* Written problem 1 *
In the comments about the algorithms video, swap "greedy algos" for "heuristic algos" and reproduce the text between "Sounds like you" and "and pickup techniques)", inclusive.
* Written problem 2 *
In the comments about the algorithms video, which kind of search does one commenter say they usually use in JavaScript?
* Written problem 3 *
Write what comes next in the comments about the algorithms video, starting after the last comment shown.

* Excerpt *

-- begin --

I love how you put each algorithm into a use case context. That is literally the only way my interest based nervous system works. My hat is off to you sir. Keep it up.
Brother, You gotta be my best teacher on youtube. You making lesson just the way I want. You start a topic by first being pause. Then continue with the easiest way possible. Please make more videos like these.
This is an incredible video. I didn't understand most algorithms as a student, because I focused on theories and code. This video helps me save time in understanding these popular algorithms. Indeed, I rarely use them in my work, it is simply because we don't have many situations to apply. I usually use linear search in JavaScript. there was a time I had a problem with sort of 10,000 objects. I have to use the binary-sort library without understanding. Once again, thanks for your video.
Sounds like you just need some greedy algos and a creative application of the traveling salesman problem. (Routes through all bars, and pickup techniques)
This video is amazing! I was so surprised when I went to subscribe that you only had 5k subscribers, from the quality of these videos I expected at least 100k! Thank you for your awesome work, you really helped me a lot
For the traveling salesman, I would use a set of controlled variables that you could programmatically cycle through to optimize results. One example would be a tolerance on overlapping routes. Cycle through 0-10 overlaps and calculate results. Compare results. As long as you keep the number of variables and variable values low, it’s a great way to squeeze out extra optimization.

-- end --

Dataset entries

-- begin --

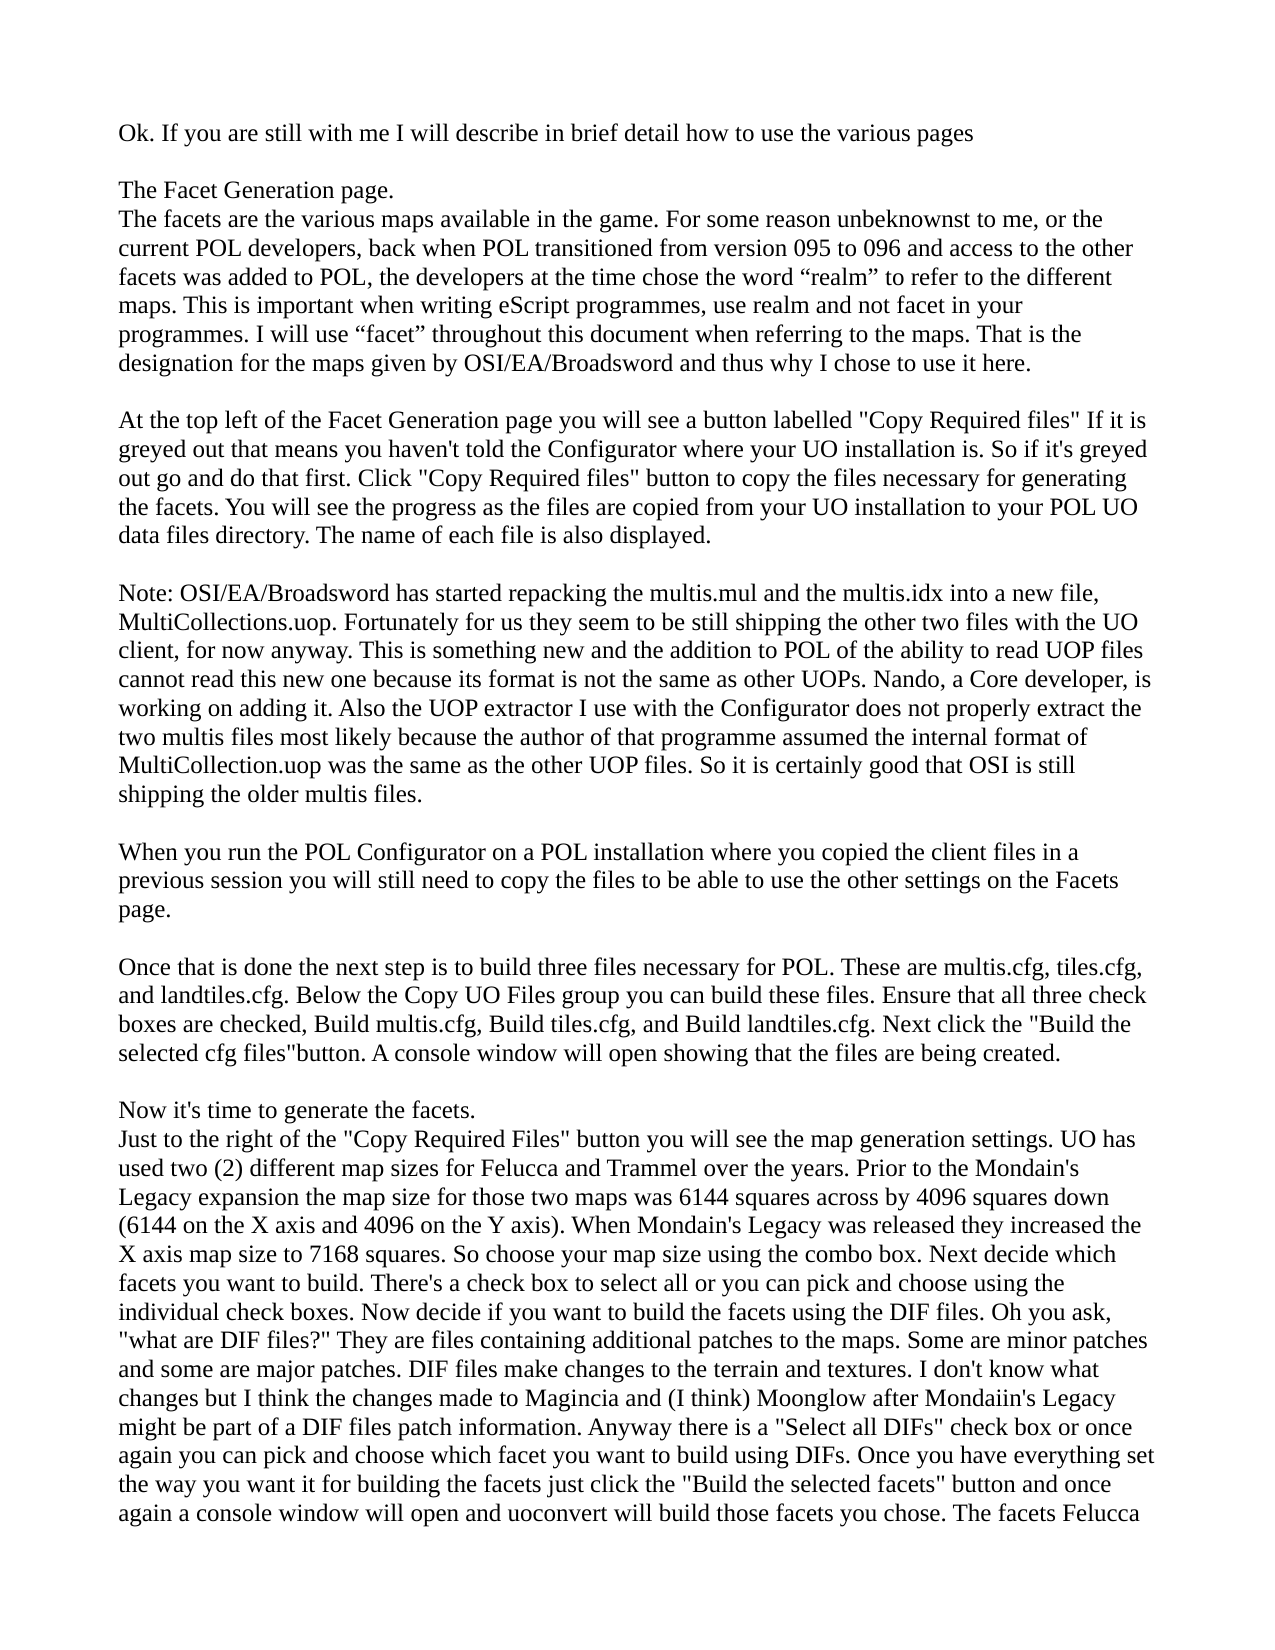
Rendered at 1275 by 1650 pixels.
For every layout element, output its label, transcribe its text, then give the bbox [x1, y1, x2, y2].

text Ok. If you are still with me I will describe in brief detail how to use the various pages [118, 118, 1157, 147]
text At the top left of the Facet Generation page you will see a button labelled "Copy Required files" If it is greyed out that means you haven't told the Configurator where your UO installation is. So if it's greyed out go and do that first. Click "Copy Required files" button to copy the files necessary for generating the facets. You will see the progress as the files are copied from your UO installation to your POL UO data files directory. The name of each file is also displayed. [118, 406, 1157, 549]
text Now it's time to generate the facets. [118, 1096, 1157, 1124]
text The Facet Generation page. [118, 176, 1157, 204]
text The facets are the various maps available in the game. For some reason unbeknownst to me, or the current POL developers, back when POL transitioned from version 095 to 096 and access to the other facets was added to POL, the developers at the time chose the word “realm” to refer to the different maps. This is important when writing eScript programmes, use realm and not facet in your programmes. I will use “facet” throughout this document when referring to the maps. That is the designation for the maps given by OSI/EA/Broadsword and thus why I chose to use it here. [118, 204, 1157, 377]
text Just to the right of the "Copy Required Files" button you will see the map generation settings. UO has used two (2) different map sizes for Felucca and Trammel over the years. Prior to the Mondain's Legacy expansion the map size for those two maps was 6144 squares across by 4096 squares down (6144 on the X axis and 4096 on the Y axis). When Mondain's Legacy was released they increased the X axis map size to 7168 squares. So choose your map size using the combo box. Next decide which facets you want to build. There's a check box to select all or you can pick and choose using the individual check boxes. Now decide if you want to build the facets using the DIF files. Oh you ask, "what are DIF files?" They are files containing additional patches to the maps. Some are minor patches and some are major patches. DIF files make changes to the terrain and textures. I don't know what changes but I think the changes made to Magincia and (I think) Moonglow after Mondaiin's Legacy might be part of a DIF files patch information. Anyway there is a "Select all DIFs" check box or once again you can pick and choose which facet you want to build using DIFs. Once you have everything set the way you want it for building the facets just click the "Build the selected facets" button and once again a console window will open and uoconvert will build those facets you chose. The facets Felucca [118, 1124, 1157, 1527]
text Note: OSI/EA/Broadsword has started repacking the multis.mul and the multis.idx into a new file, MultiCollections.uop. Fortunately for us they seem to be still shipping the other two files with the UO client, for now anyway. This is something new and the addition to POL of the ability to read UOP files cannot read this new one because its format is not the same as other UOPs. Nando, a Core developer, is working on adding it. Also the UOP extractor I use with the Configurator does not properly extract the two multis files most likely because the author of that programme assumed the internal format of MultiCollection.uop was the same as the other UOP files. So it is certainly good that OSI is still shipping the older multis files. [118, 578, 1157, 808]
text Once that is done the next step is to build three files necessary for POL. These are multis.cfg, tiles.cfg, and landtiles.cfg. Below the Copy UO Files group you can build these files. Ensure that all three check boxes are checked, Build multis.cfg, Build tiles.cfg, and Build landtiles.cfg. Next click the "Build the selected cfg files"button. A console window will open showing that the files are being created. [118, 952, 1157, 1067]
text When you run the POL Configurator on a POL installation where you copied the client files in a previous session you will still need to copy the files to be able to use the other settings on the Facets page. [118, 837, 1157, 923]
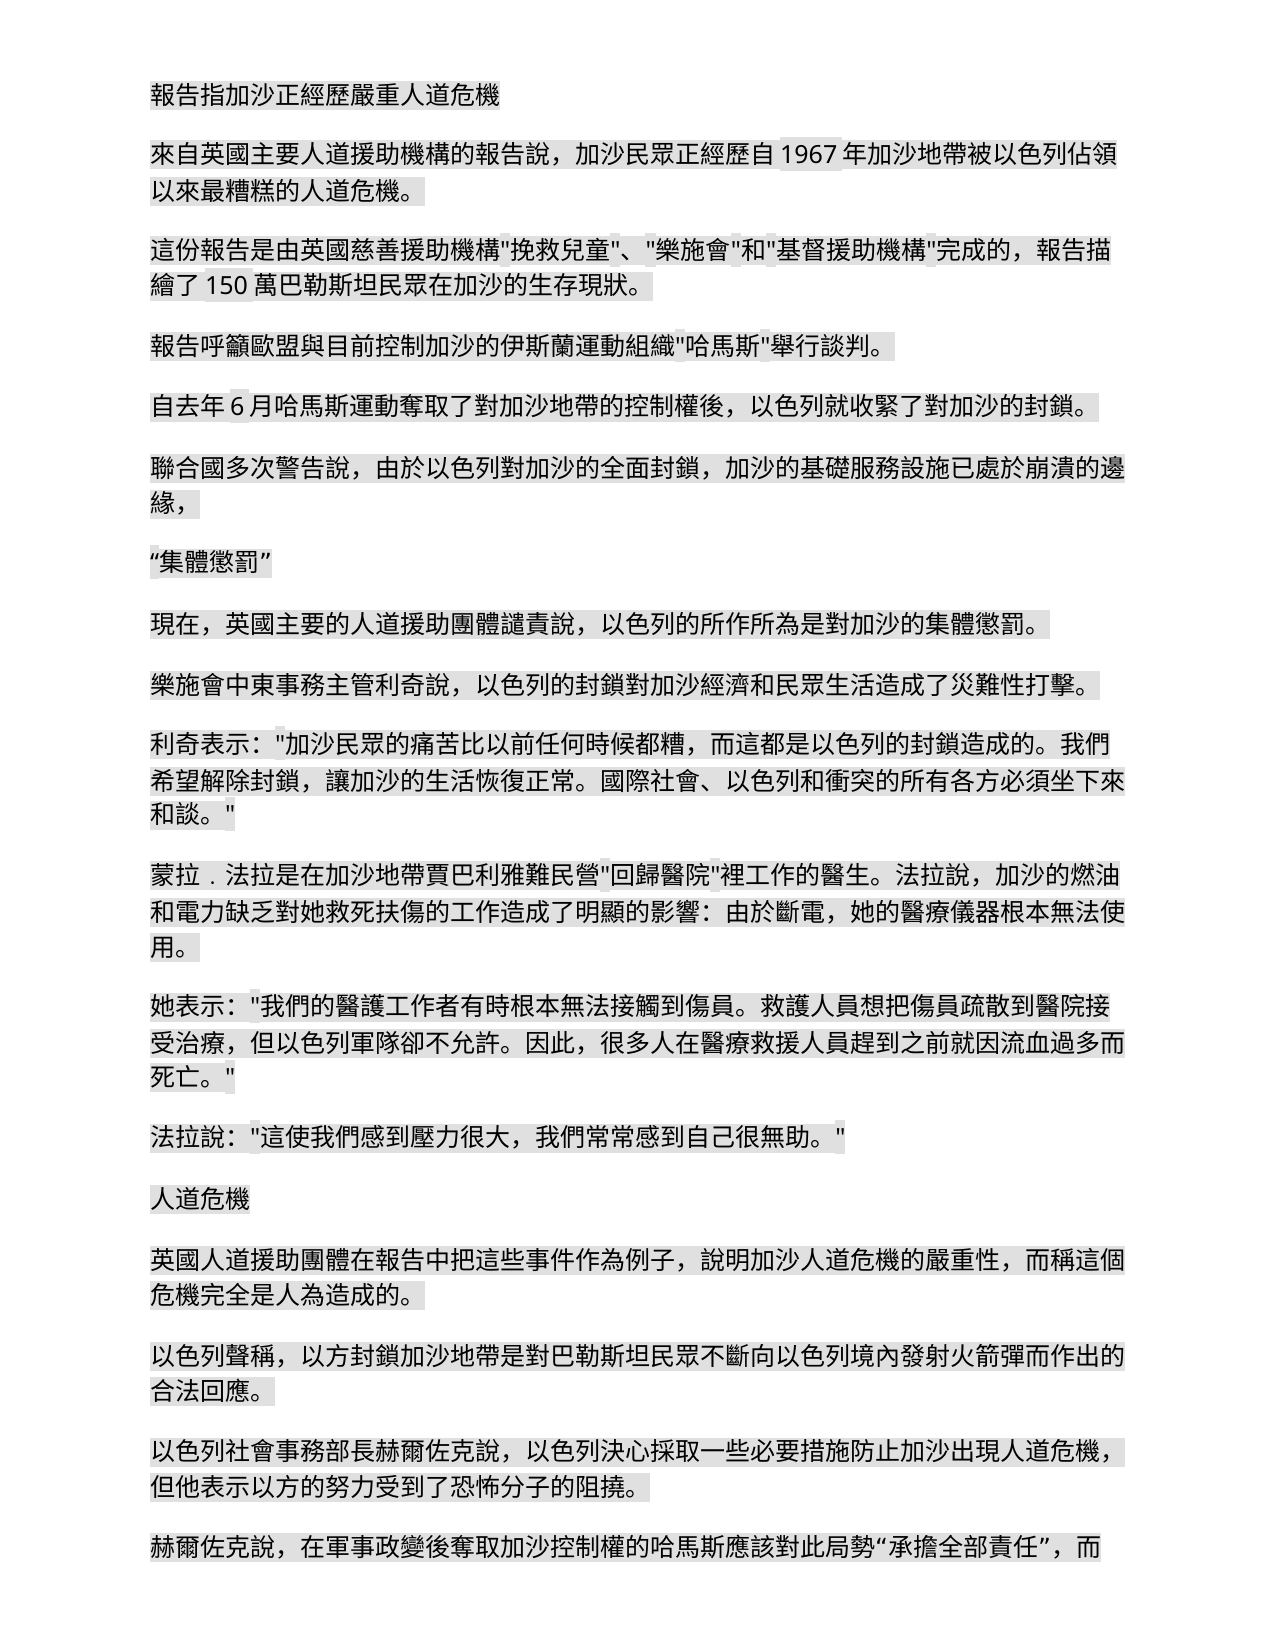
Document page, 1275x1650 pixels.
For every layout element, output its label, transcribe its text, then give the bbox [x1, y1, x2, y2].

-- end --

* Task result 1 *
Sounds like you just need some heuristic algos and a creative application of the traveling salesman problem. (Routes through all bars, and pickup techniques)

* Task result 2 *
Linear search.

* Task result 3 *
Hi, i really like the graphical representation of these topics in simple manner, however i think that @10:40 the explanation of bubble sort is mentioned as insertion sort.
I enjoyed the explanations and presentation about the different important algorithms in this video. I am subscribing to this channel in the hope of similar good content in the future. Wish you the best with growing your channel :)
no hay un video que te enseñe todo, al final debemos consumir mucho contenido de calidad e intentar quedarnos con lo positivo de dicho contenido para internalizarlo y realmente poder implementarlo de manera adecuada. Este video a mi criterio cumple con el criterio de ser un video de calidad.... No comenté en inglés porque siento que los hispano hablantes que no son angloparlantes merecen también hacerse notar en las cuentas de tecnología donde usualmente solamente se habla inglés
Good explanation, thank you. A small note for the quicksort - keep in mind that the unshift operation at 13:44 is really computational costly as you will have to unshift all elements to the left. It is better to just swap the chosen pivot element with the last one.
I start learning data science because the curiosity. I used to learn math and data structure before but I don’t know where to apply so now is different I can know.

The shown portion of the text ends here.